Wednesday, November 24, 2021

South Korea raises rate 2nd time and sees sound growth

      South Korea's central bank raised its benchmark interest rate for the second time this year and signaled it will continue to raise rates, saying it would "appropriately adjust the degree of monetary policy accommodation as the Korean economy is expected to continue its sound growth and inflation to run above the target level for a considerable time, despite underlying uncertainties over the virus."
      But the Bank of Korea (BOK) also said the time line for further rate hikes would depend on the pace of economic growth and inflation along with the risk of a buildup of financial imbalances and the changes in monetary policy in major countries.
     BOK raised its base rate by another 25 basis points to 1.0 percent and has now raised it 50 points this year following an earlier rate hike in August, the bank's first rate hike since November 2018.
     Today's rate hike was widely expected by financial markets after the country's inflation rate rose to 3.2 percent in October from 2.5 percent, pushing up inflation expectations to the upper 2 percent level and above the central bank's 2.0 percent target.
     Looking ahead, BOK forecast consumer price inflation will be higher than it forecast in August and exceed its target "considerably" before it declines to around 2 percent in 2022.
     BOK raised its forecast for inflation this year to 2.3 percent and for inflation to remain at that a level in the first half of 2022 before easing in the second half for an average of 2.0 percent as inflationary pressures on the demand side are expected to gradually expand due to the economic recovery amid a sharp rise in global oil prices.
     BOK said the country's economy had continued its recovery and maintained its forecast for economic growth this year of around 4.0 percent and around 3.0 percent in 2022.

    The Bank of Korea released the following statement:

"The Monetary Policy Board of the Bank of Korea decided today to raise the Base Rate by 25 basis points, from 0.75% to 1.00%.

Currently available information suggests that the global economy has continued to recover despite the spread of COVID-19 variants, supported by accelerated vaccinations and the relaxation of restrictions on economic activity in major countries. In global financial markets, the volatility of government bond yields has increased and the US dollar has strengthened, affected by concerns over the prospect of prolonged global inflation and changes in expectations about monetary policy in major countries. Stock prices, especially in advanced economies, have risen, mainly driven by favorable corporate performances. Looking ahead, the Board sees global economic growth and global financial markets as likely to be affected largely by the severity of the resurgence of COVID-19 and the status of vaccine distribution, as well as by global inflation movements and monetary policy changes in major countries.

The Korean economy has continued its sound recovery. Although facilities investment has somewhat slowed due to global supply constraints, exports have sustained their buoyancy and private consumption has shown rapid improvement supported by accelerated vaccinations and the easing of domestic COVID-19 restrictions. Labor market conditions have continued to improve, with a sustained year-on-year increase in the number of persons employed. Going forward, the improvement of private consumption is likely to strengthen, while exports and investment are expected to sustain favorable movements.

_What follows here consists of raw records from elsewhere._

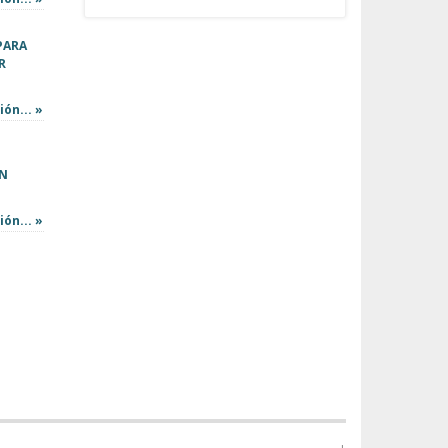
PARA
R
ón... »
ÓN
ón... »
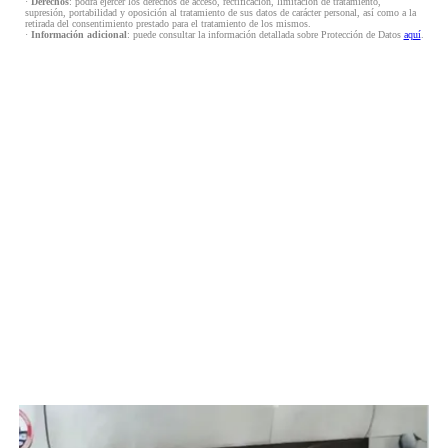
·
Derechos
: podrá ejercer los derechos de acceso, rectificación, limitación de tratamiento,
supresión, portabilidad y oposición al tratamiento de sus datos de carácter personal, así como a la
retirada del consentimiento prestado para el tratamiento de los mismos.
·
Información adicional
: puede consultar la información detallada sobre Protección de Datos
aquí
.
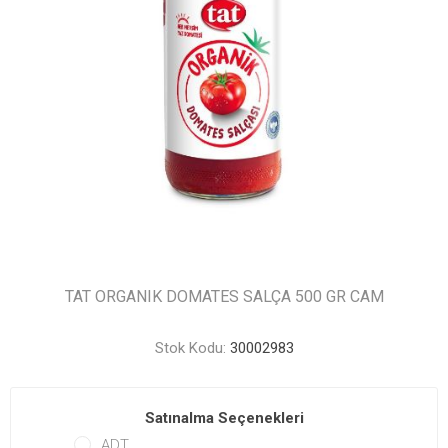
TAT ORGANIK DOMATES SALÇA 500 GR CAM
Stok Kodu:
30002983
Satınalma Seçenekleri
ADT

GDP growth is projected to be around 4% in 2021 and around 3% in 2022, consistent with the forecast in August.

Consumer price inflation has risen to the lower-3% level due to the accelerating increase in the prices of petroleum products and the base effect from the decline in the prices of public services last year. Core inflation (excluding changes in food and energy prices from the CPI) has risen to the mid-2% level. The inflation expectations of the general public have increased to the upper-2% level. Looking ahead, it is forecast that consumer price inflation will run considerably above 2%, exceeding the path projected in August, and then decline gradually, running at around 2% for 2022 as a whole. Core inflation is forecast to increase to the upper-1% level.

In domestic financial markets, the Korean Treasury bond yield has increased, especially the 3-year yield, due to heightened expectations for monetary policy normalization at home and abroad. Stock prices have risen slightly, affected by stock price movements in major countries, and the Korean won to US dollar exchange rate has fallen. The amount of increase in household loans has lessened somewhat, and housing prices have continued to increase rapidly in all parts of the country.

The Board will continue to conduct monetary policy in order to sustain the recovery of economic growth and stabilize consumer price inflation at the target level over a medium-term horizon, while paying attention to financial stability. The Board will appropriately adjust the degree of monetary policy accommodation as the Korean economy is expected to continue its sound growth and inflation to run above the target level for a considerable time, despite underlying uncertainties over the virus. In this process the Board will judge when to further adjust the degree of accommodation while thoroughly assessing developments related to COVID-19, changes in the pace of growth and inflation, the risk of a buildup of financial imbalances, and monetary policy changes in major countries."